• [Quoted passage]
Sensitivity Analysis
====================

Test here: (local) sensitivity analysis of kinematic parameters with
respect to a defined objective function. Aim: test how sensitivity the
resulting model is to uncertainties in kinematic parameters to:

1. Evaluate which the most important parameters are, and to
2. Determine which parameters could, in principle, be inverted with
   suitable information.

Theory: local sensitivity analysis
----------------------------------

Basic considerations:

-  parameter vector :math:`\vec{p}`
-  residual vector :math:`\vec{r}`
-  calculated values at observation points :math:`\vec{z}`
-  Jacobian matrix
   :math:`J_{ij} = \frac{\partial \vec{z}}{\partial \vec{p}}`

Numerical estimation of Jacobian matrix with central difference scheme
(see Finsterle):

.. math:: J_{ij} = \frac{\partial z_i}{\partial p_j} \approx \frac{z_i(\vec{p}; p_j + \delta p_j) - z_i(\vec{p};p_j - \delta p_j)}{2 \delta p_j}

where :math:`\delta p_j` is a small perturbation of parameter :math:`j`,
often as a fraction of the value.

Defining the responses
----------------------

A meaningful sensitivity analysis obviously depends on the definition of
a suitable response vector :math:`\vec{z}`. Ideally, these responses are
related to actual observations. In our case, we first want to determine
how sensitive a kinematic structural geological model is with respect to
uncertainties in the kinematic parameters. We therefore need
calculatable measures that describe variations of the model.

• [Problem 1]
Based on the sensitivity analysis text, answer yes or no to each statement and quote the words from the text that decide it. (a) The Jacobian matrix is estimated numerically using a central difference scheme. (b) The perturbation of a parameter is usually a large multiple of its value. (c) Ideally, the responses relate to actual observations.
• [Problem 2]
Write out the part of the sensitivity analysis text that opens with the words containing "Defining the responses" and closes with "of the model.", renaming "kinematic" to "tectonic" wherever it appears.

(Dataset items)
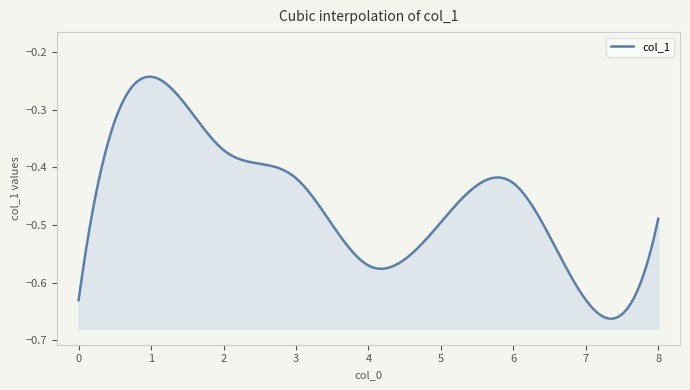

What is the value of the 6th point from the left?

-0.5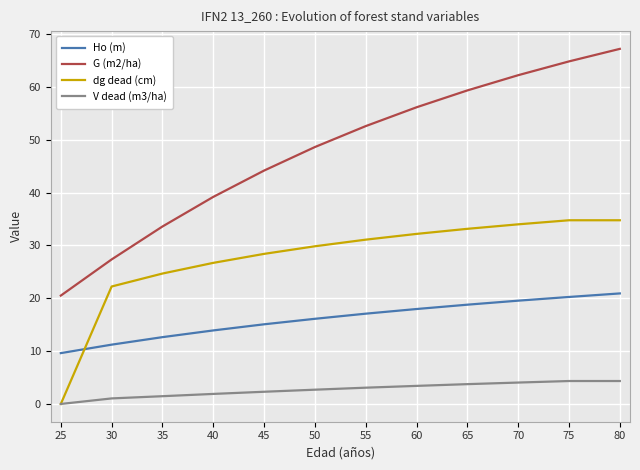

Between 25 and 80, which series saw the biggest shift?

G (m2/ha)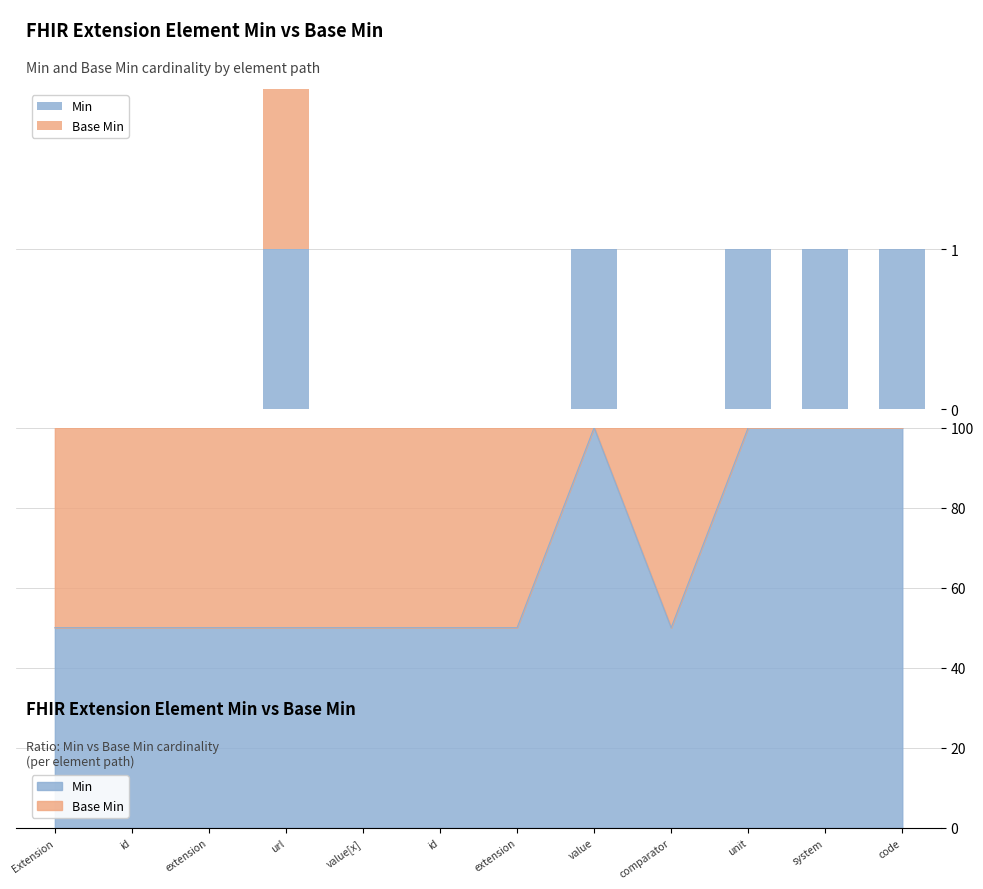

What is the difference between the maximum and second lowest values in the Min series?

1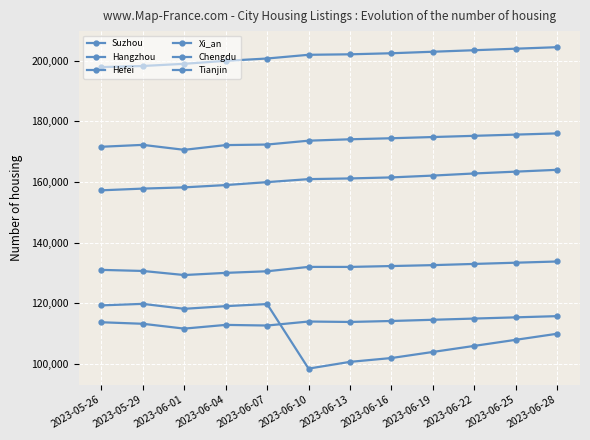

What value does the Hefei series have at 2023-05-29, to the nearest 50?

119850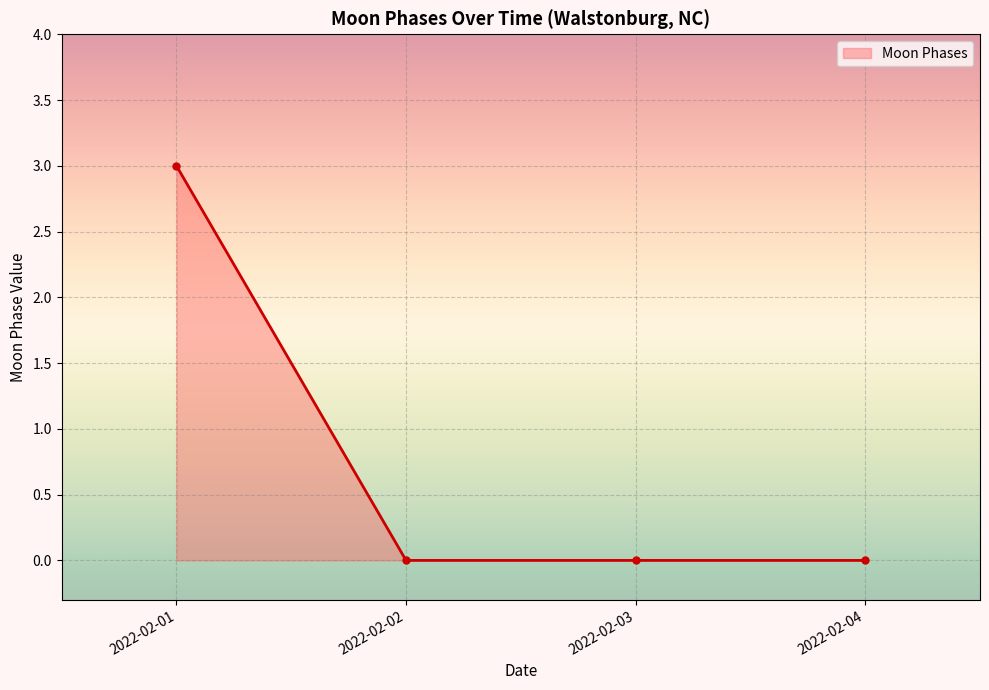

The value at 2022-02-01 is 3. True or false?

True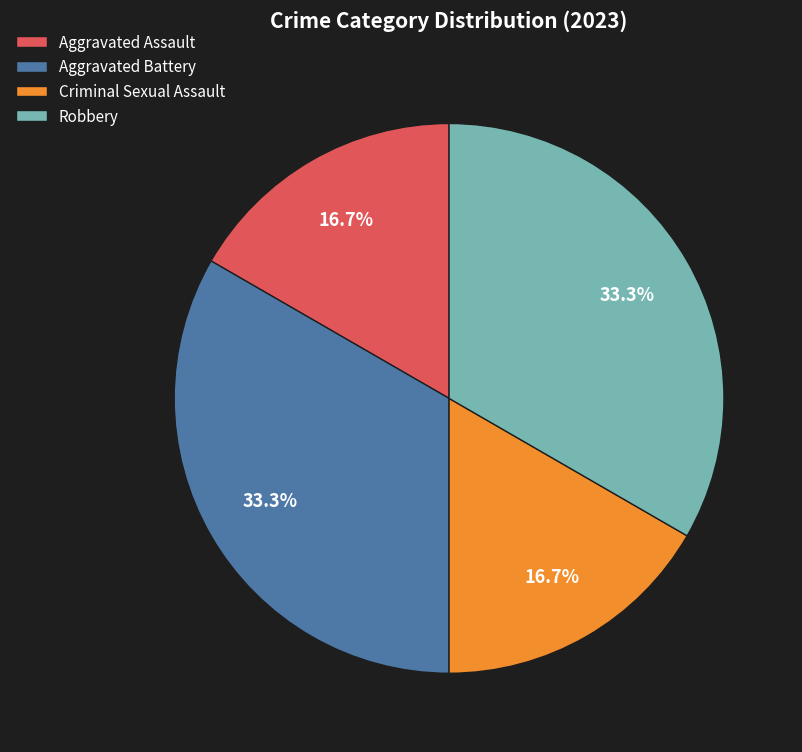

Count the number of slices in the pie.

4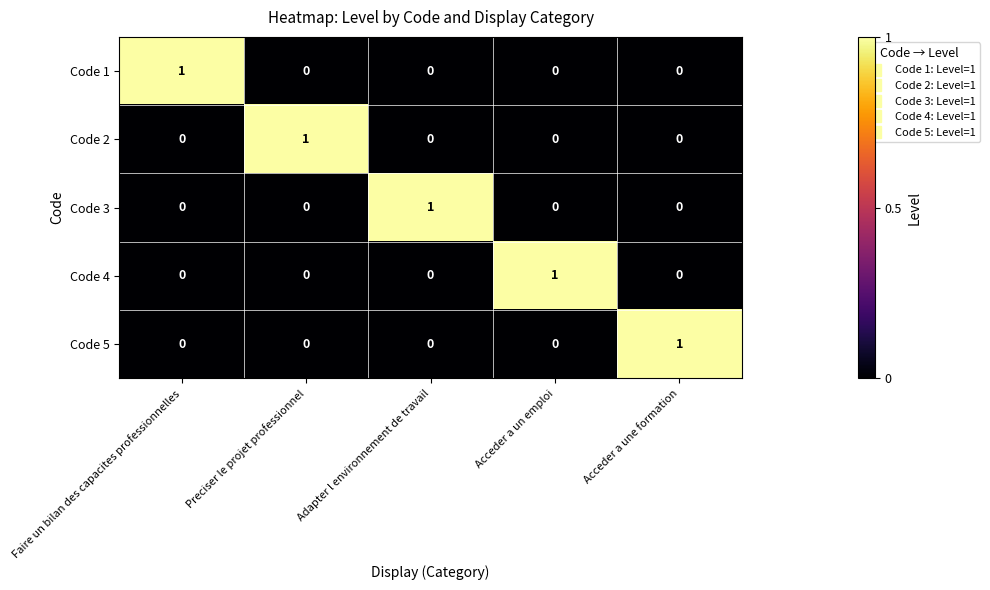

At which label does Code 5 reach its peak?

Acceder a une formation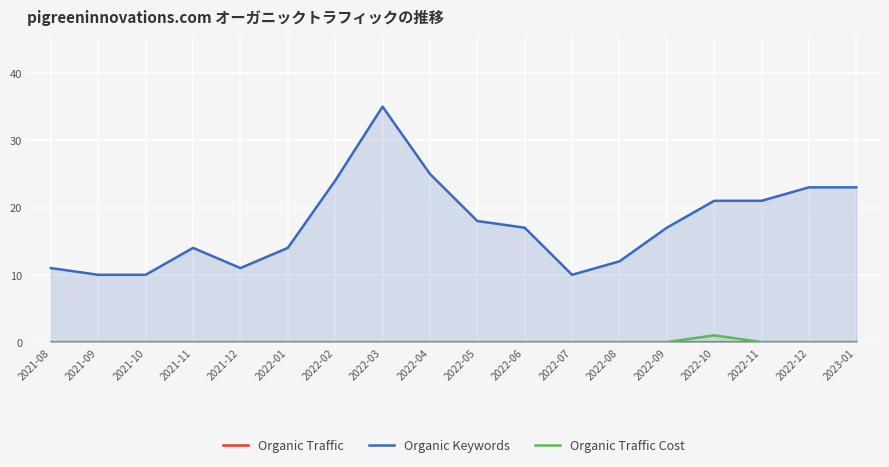

What is the difference between the maximum and minimum values in the Organic Keywords series?

25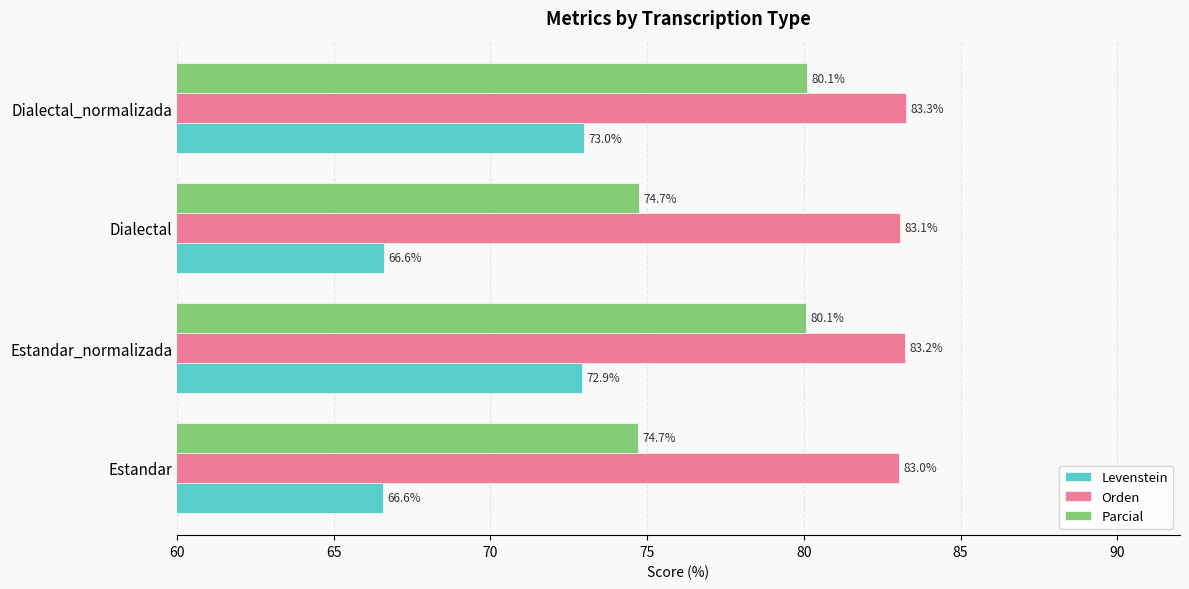

The value of Orden at Dialectal_normalizada is 83.3. True or false?

True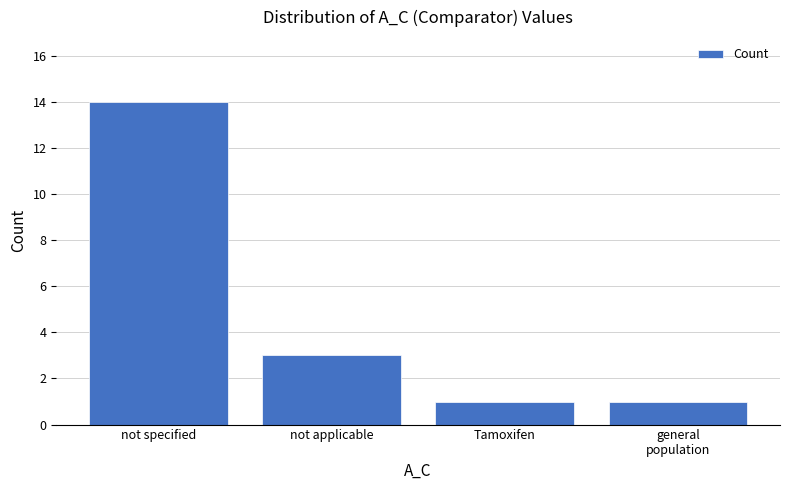

The chart shows a value of 14 at not specified. True or false?

True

• [Exercise answer 1]
(a) Yes: "Numerical estimation of Jacobian matrix with central difference scheme"
(b) No: "often as a fraction of the value"
(c) Yes: "Ideally, these responses are related to actual observations."

• [Exercise answer 2]
Defining the responses
----------------------

A meaningful sensitivity analysis obviously depends on the definition of
a suitable response vector :math:`\vec{z}`. Ideally, these responses are
related to actual observations. In our case, we first want to determine
how sensitive a tectonic structural geological model is with respect to
uncertainties in the tectonic parameters. We therefore need
calculatable measures that describe variations of the model.